[Text-based design files]

--

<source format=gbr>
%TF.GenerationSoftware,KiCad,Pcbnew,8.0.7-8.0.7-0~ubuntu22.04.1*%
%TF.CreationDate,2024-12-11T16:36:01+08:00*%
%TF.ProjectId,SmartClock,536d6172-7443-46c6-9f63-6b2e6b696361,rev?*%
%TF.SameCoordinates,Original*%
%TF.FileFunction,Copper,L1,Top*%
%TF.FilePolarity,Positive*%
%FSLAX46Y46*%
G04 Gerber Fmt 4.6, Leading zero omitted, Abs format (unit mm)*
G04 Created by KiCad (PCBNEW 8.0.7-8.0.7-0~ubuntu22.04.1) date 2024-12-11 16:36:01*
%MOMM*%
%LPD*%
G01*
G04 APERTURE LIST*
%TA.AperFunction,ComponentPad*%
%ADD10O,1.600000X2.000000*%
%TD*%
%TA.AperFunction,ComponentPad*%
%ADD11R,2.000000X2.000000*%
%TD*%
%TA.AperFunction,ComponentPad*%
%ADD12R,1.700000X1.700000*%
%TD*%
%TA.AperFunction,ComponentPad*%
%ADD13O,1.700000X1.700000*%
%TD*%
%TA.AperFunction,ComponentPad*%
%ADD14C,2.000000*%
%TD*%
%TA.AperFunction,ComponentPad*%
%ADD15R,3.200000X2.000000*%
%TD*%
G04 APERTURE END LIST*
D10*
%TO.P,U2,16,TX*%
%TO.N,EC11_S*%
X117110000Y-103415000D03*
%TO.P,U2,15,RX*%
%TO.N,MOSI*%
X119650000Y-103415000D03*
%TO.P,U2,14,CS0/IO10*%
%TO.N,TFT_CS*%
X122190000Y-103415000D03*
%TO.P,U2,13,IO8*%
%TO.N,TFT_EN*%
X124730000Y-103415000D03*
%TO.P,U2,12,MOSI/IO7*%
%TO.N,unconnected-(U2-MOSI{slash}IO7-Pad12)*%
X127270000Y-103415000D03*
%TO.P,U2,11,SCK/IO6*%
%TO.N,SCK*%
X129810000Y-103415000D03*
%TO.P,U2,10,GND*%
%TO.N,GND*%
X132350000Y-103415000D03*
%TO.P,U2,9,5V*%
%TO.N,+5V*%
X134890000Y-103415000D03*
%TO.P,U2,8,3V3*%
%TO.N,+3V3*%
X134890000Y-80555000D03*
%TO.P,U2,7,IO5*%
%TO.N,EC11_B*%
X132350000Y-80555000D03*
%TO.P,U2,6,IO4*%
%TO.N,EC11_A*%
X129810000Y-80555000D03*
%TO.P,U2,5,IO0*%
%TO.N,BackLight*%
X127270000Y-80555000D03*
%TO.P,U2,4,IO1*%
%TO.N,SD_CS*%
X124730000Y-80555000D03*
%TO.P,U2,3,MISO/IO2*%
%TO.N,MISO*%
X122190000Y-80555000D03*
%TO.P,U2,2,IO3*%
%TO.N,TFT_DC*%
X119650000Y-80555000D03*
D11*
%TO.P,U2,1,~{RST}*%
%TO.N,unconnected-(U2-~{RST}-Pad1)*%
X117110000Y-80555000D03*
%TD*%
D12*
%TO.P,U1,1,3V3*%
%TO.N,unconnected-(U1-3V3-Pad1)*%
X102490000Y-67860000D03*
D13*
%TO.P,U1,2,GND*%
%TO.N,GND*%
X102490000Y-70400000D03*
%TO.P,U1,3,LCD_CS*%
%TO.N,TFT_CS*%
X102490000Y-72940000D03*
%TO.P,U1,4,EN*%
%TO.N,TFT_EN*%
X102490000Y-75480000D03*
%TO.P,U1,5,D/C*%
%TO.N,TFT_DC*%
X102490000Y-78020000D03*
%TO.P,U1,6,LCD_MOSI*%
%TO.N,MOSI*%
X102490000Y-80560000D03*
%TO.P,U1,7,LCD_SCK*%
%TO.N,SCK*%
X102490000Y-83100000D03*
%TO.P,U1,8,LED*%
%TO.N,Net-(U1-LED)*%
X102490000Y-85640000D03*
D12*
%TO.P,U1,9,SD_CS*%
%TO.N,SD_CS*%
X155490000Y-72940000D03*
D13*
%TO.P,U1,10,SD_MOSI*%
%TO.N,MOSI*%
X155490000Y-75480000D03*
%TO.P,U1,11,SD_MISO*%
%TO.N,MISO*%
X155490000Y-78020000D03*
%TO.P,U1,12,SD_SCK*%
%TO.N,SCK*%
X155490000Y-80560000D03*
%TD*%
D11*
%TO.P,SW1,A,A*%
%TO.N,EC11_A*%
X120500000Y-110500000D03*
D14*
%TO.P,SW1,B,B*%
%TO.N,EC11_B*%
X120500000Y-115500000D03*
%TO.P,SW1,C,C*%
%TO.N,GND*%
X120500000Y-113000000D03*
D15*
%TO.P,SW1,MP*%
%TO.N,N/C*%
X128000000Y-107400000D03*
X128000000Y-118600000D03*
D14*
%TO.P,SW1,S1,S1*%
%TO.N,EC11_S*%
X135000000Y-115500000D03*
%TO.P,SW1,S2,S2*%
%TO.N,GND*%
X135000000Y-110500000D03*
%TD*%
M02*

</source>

--

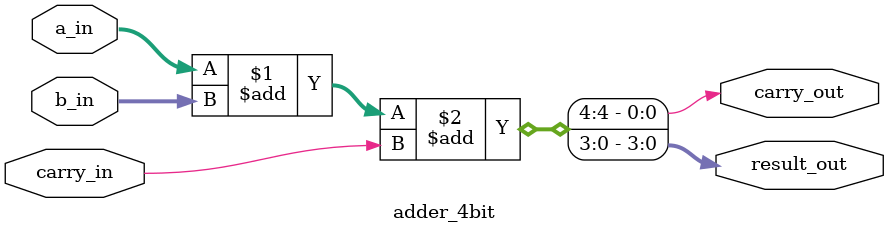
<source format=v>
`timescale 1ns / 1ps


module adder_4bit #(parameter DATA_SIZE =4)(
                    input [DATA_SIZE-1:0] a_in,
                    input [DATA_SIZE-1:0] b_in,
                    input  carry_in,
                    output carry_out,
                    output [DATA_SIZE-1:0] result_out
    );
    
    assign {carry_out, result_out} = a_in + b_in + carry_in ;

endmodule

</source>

--

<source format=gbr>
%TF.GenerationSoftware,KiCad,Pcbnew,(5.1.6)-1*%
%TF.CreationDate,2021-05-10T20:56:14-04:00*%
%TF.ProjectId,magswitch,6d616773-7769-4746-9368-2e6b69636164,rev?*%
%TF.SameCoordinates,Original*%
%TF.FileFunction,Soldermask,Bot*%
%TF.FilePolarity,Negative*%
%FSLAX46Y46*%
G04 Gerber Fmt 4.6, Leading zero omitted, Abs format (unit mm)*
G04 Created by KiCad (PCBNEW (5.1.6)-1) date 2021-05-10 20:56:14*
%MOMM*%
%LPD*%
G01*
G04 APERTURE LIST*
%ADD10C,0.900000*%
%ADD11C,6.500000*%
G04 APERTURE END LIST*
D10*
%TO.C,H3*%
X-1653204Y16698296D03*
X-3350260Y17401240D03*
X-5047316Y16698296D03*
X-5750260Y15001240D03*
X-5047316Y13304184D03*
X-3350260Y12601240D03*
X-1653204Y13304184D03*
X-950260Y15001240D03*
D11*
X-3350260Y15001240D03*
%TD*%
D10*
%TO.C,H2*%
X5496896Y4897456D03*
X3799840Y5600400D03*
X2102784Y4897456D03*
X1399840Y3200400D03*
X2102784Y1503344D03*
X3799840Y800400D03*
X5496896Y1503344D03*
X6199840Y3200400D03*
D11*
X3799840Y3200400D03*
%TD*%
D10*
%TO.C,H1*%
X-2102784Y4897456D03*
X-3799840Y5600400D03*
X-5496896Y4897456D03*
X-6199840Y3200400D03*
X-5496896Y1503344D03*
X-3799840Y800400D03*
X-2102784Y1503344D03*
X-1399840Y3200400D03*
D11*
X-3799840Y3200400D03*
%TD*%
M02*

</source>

--

Exercise directions
Say, as a bare number, how many lines in the entries above include the string "GenerationSoftware".

Answer section
2